When Coates IP files trademark applications for small start-up clients, founder Steven Coates jokes that “you will not hear from us until next year” – sadly, a quip that is often true. And these lengthy wait times can feel even longer for clients in the fast-moving tech world. “By the time the mark registers, some of our clients’ businesses have changed dramatically,” he says. It is thus crucial to take a global and pragmatic view, particularly in a world where registrations are required for takedown notices and customs recordals.

Ann Dunn Wessberg of Fredrikson Byron advises filing all of a client’s applications for the year in a six to eight-month period. “While the USPTO examines applications with a ‘first in, first out’ strategy, there is an exception,” she reveals. “All pending applications in the name of the same applicant are typically assigned to the same examining attorney for examination at the same time, regardless of the respective application’s filing date.” Therefore, filings for one client should be consolidated as much as possible.

Keep close to the office

For Paul Reilly of Baker Botts, handling these lags is a firm-wide effort. He appreciates that the USPTO “has been working to address delays, including shortening response times or requiring extension payments”, but this also means that it is crucial to keep a close eye on the office to stay on top of any updates. Baker Botts’ branding, advertising and copyright team “closely monitors USPTO developments in real time and partners with clients to ensure timely reporting and responses to office actions”, Reilly explains.

Coates appreciates that “the USPTO’s examiners are also feeling this pain”, so the firm strives to be concise and collaborative when dealing with the office. He insists that phone calls and emails are effective, citing “several big wins working with the examiner directly”.
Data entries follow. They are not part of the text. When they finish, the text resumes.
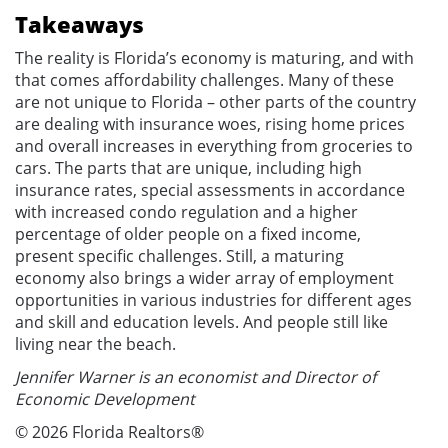
Takeaways
The reality is Florida’s economy is maturing, and with
that comes affordability challenges. Many of these
are not unique to Florida – other parts of the country
are dealing with insurance woes, rising home prices
and overall increases in everything from groceries to
cars. The parts that are unique, including high
insurance rates, special assessments in accordance
with increased condo regulation and a higher
percentage of older people on a fixed income,
present specific challenges. Still, a maturing
economy also brings a wider array of employment
opportunities in various industries for different ages
and skill and education levels. And people still like
living near the beach.
Jennifer Warner is an economist and Director of
Economic Development
© 2026 Florida Realtors®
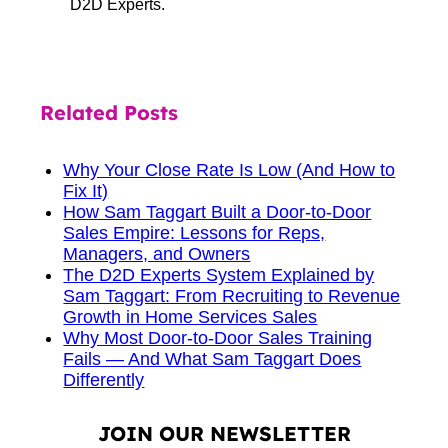
D2D Experts.
Related Posts
Why Your Close Rate Is Low (And How to
Fix It)
How Sam Taggart Built a Door-to-Door
Sales Empire: Lessons for Reps,
Managers, and Owners
The D2D Experts System Explained by
Sam Taggart: From Recruiting to Revenue
Growth in Home Services Sales
Why Most Door-to-Door Sales Training
Fails — And What Sam Taggart Does
Differently
JOIN OUR NEWSLETTER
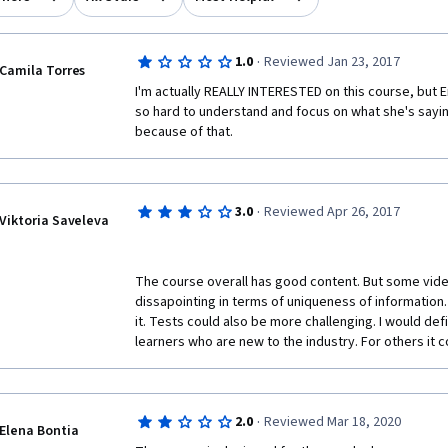
·
1.0
Reviewed Jan 23, 2017
Camila Torres
I'm actually REALLY INTERESTED on this course, but Eri
so hard to understand and focus on what she's saying
because of that.
·
3.0
Reviewed Apr 26, 2017
Viktoria Saveleva
The course overall has good content. But some vide
dissapointing in terms of uniqueness of information.
it. Tests could also be more challenging. I would def
learners who are new to the industry. For others it c
·
2.0
Reviewed Mar 18, 2020
Elena Bontia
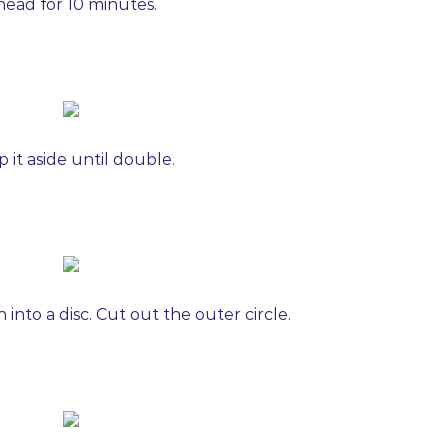
nead for 10 minutes.
 it aside until double.
into a disc. Cut out the outer circle.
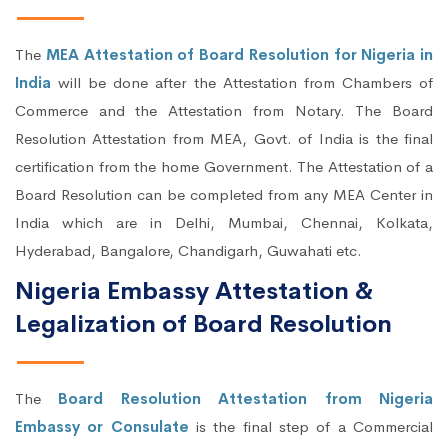
The
MEA Attestation of Board Resolution for Nigeria in
India
will be done after the Attestation from Chambers of
Commerce and the Attestation from Notary. The Board
Resolution Attestation from MEA, Govt. of India is the final
certification from the home Government. The Attestation of a
Board Resolution can be completed from any MEA Center in
India which are in Delhi, Mumbai, Chennai, Kolkata,
Hyderabad, Bangalore, Chandigarh, Guwahati etc.
Nigeria Embassy Attestation &
Legalization of Board Resolution
The
Board Resolution Attestation from Nigeria
Embassy or Consulate
is the final step of a Commercial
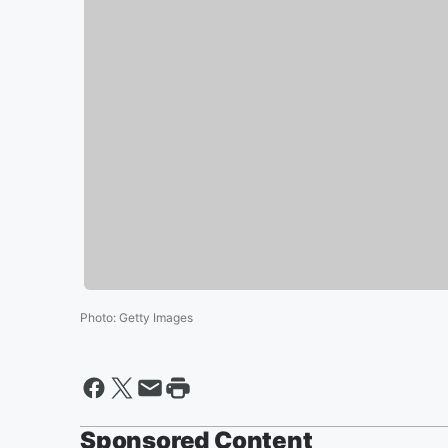
Photo
:
Getty Images
Sponsored Content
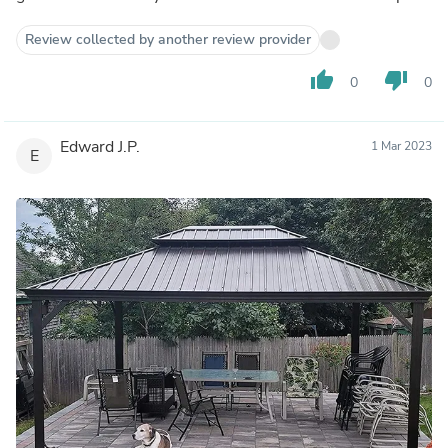
Review collected by another review provider
thumb_up
thumb_down
0
0
Edward J.P.
1 Mar 2023
E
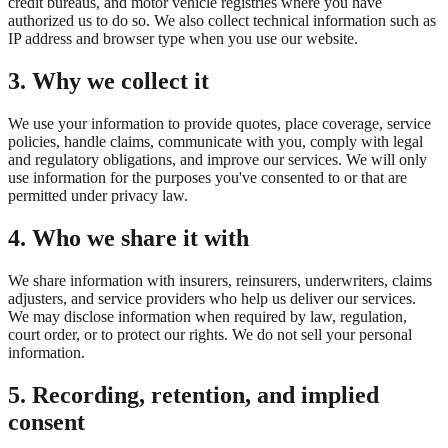
credit bureaus, and motor vehicle registries where you have
authorized us to do so. We also collect technical information such as
IP address and browser type when you use our website.
3. Why we collect it
We use your information to provide quotes, place coverage, service
policies, handle claims, communicate with you, comply with legal
and regulatory obligations, and improve our services. We will only
use information for the purposes you've consented to or that are
permitted under privacy law.
4. Who we share it with
We share information with insurers, reinsurers, underwriters, claims
adjusters, and service providers who help us deliver our services.
We may disclose information when required by law, regulation,
court order, or to protect our rights. We do not sell your personal
information.
5. Recording, retention, and implied
consent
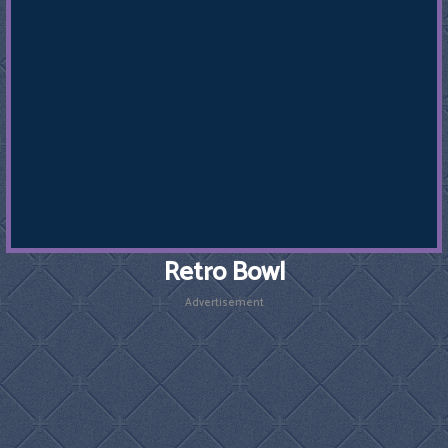
Retro Bowl
Advertisement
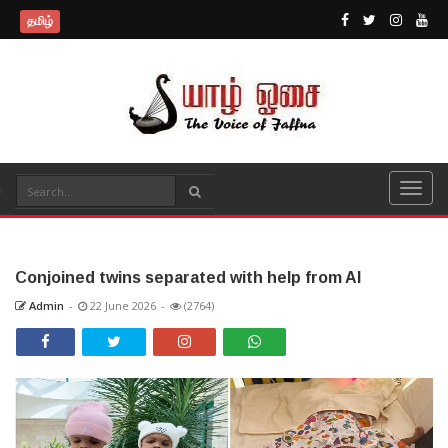
தமிழ்
Conjoined twins separated with help from AI
Admin
-
22 June 2026
-
(2764)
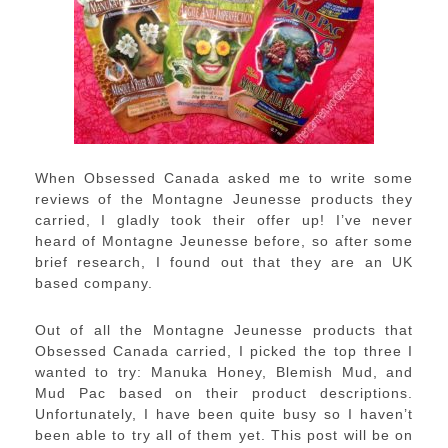
When Obsessed Canada asked me to write some
reviews of the Montagne Jeunesse products they
carried, I gladly took their offer up! I’ve never
heard of Montagne Jeunesse before, so after some
brief research, I found out that they are an UK
based company.
Out of all the Montagne Jeunesse products that
Obsessed Canada carried, I picked the top three I
wanted to try: Manuka Honey, Blemish Mud, and
Mud Pac based on their product descriptions.
Unfortunately, I have been quite busy so I haven’t
been able to try all of them yet. This post will be on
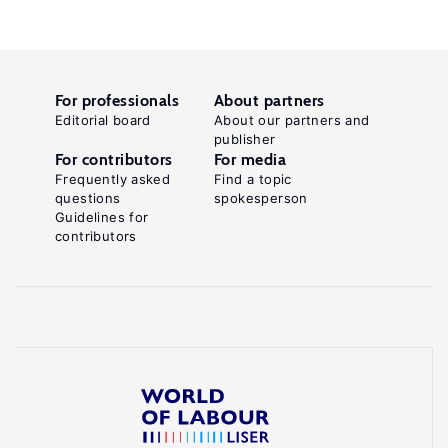
For professionals
About partners
Editorial board
About our partners and
publisher
For contributors
For media
Frequently asked
Find a topic
questions
spokesperson
Guidelines for
contributors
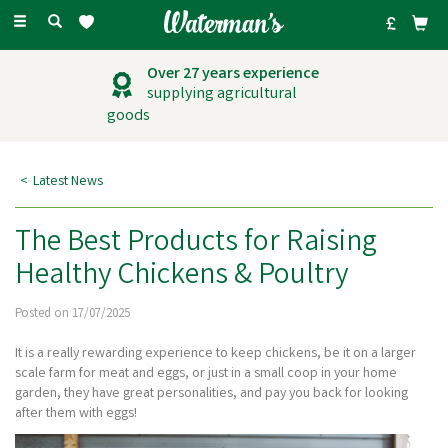
Toggle
navigation
Outstanding
customer service
Latest News
The Best Products for Raising
Healthy Chickens & Poultry
Posted on 17/07/2025
It is a really rewarding experience to keep chickens, be it on a larger
scale farm for meat and eggs, or just in a small coop in your home
garden, they have great personalities, and pay you back for looking
after them with eggs!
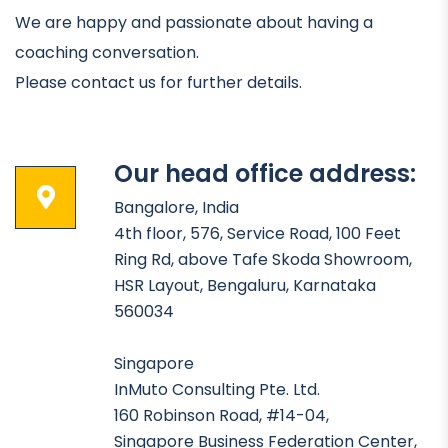
We are happy and passionate about having a
coaching conversation.
Please contact us for further details.
Our head office address:
Bangalore, India
4th floor, 576, Service Road, 100 Feet
Ring Rd, above Tafe Skoda Showroom,
HSR Layout, Bengaluru, Karnataka
560034
Singapore
InMuto Consulting Pte. Ltd.
160 Robinson Road, #14-04,
Singapore Business Federation Center,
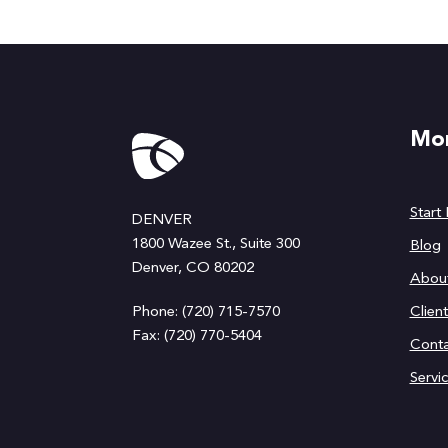
Mor
Start
DENVER
1800 Wazee St., Suite 300
Blog
Denver, CO 80202
Abou
Phone: (720) 715-7570
Clien
Fax: (720) 770-5404
Conta
Servi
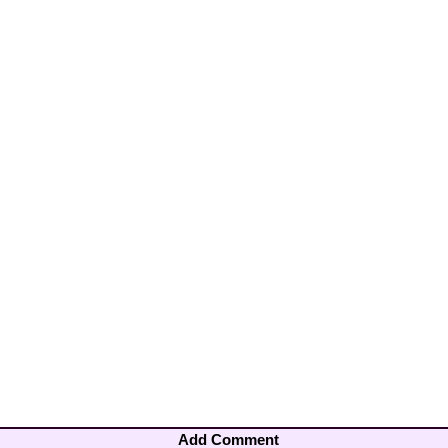
Add Comment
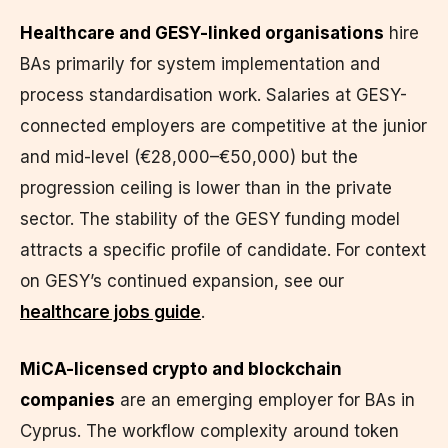
Healthcare and GESY-linked organisations
hire
BAs primarily for system implementation and
process standardisation work. Salaries at GESY-
connected employers are competitive at the junior
and mid-level (€28,000–€50,000) but the
progression ceiling is lower than in the private
sector. The stability of the GESY funding model
attracts a specific profile of candidate. For context
on GESY’s continued expansion, see our
healthcare jobs guide
.
MiCA-licensed crypto and blockchain
companies
are an emerging employer for BAs in
Cyprus. The workflow complexity around token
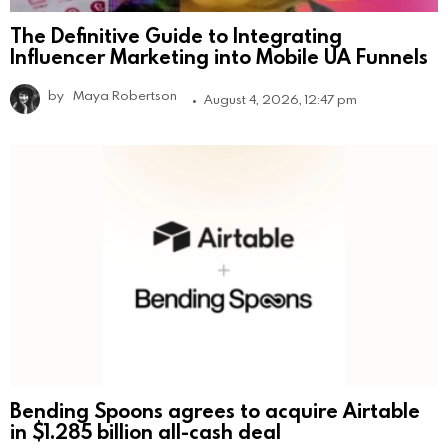
The Definitive Guide to Integrating
Influencer Marketing into Mobile UA Funnels
by
Maya Robertson
August 4, 2026, 12:47 pm
Bending Spoons agrees to acquire Airtable
in $1.285 billion all-cash deal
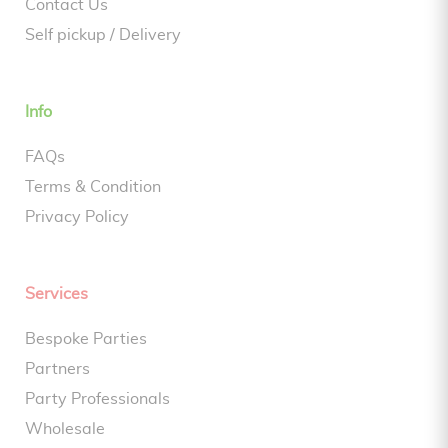
Contact Us
Self pickup / Delivery
Info
FAQs
Terms & Condition
Privacy Policy
Services
Bespoke Parties
Partners
Party Professionals
Wholesale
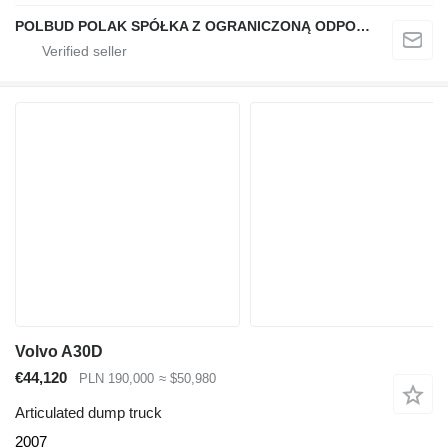
POLBUD POLAK SPÓŁKA Z OGRANICZONĄ ODPOWIEDZIALNOŚCIĄ
Volvo A30D
€44,120
PLN 190,000
≈ $50,980
Articulated dump truck
2007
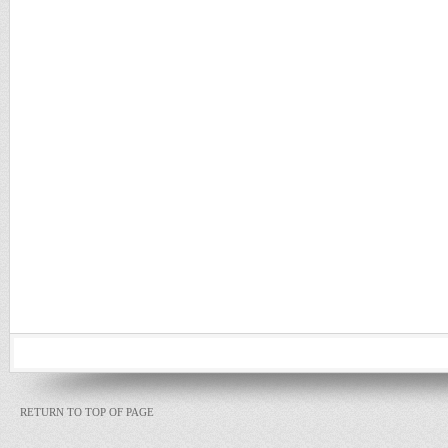
RETURN TO TOP OF PAGE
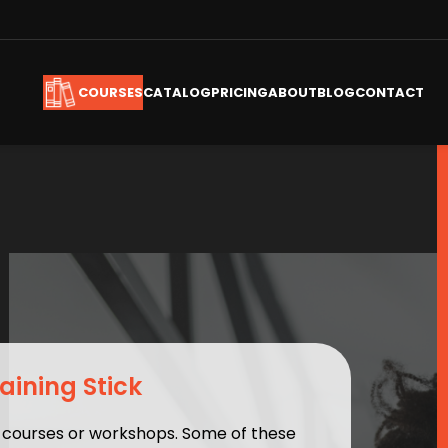
CATALOG
PRICING
ABOUT
BLOG
CONTACT
COURSES
aining Stick
ng courses or workshops. Some of these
Although unprecedented delays are adding extra stress, our Global Leaders reassure that smart and strategic thinking can turn many negatives into positives, and advantages can be found in most turbulent situations.

Global Leaders is WTR’s annual opportunity to showcase some of the world’s top private practice trademark experts, allowing them space to share valuable insight into the most pressing issues dominating the IP space and their thoughts for the future. The next edition is due to be published in July 2023.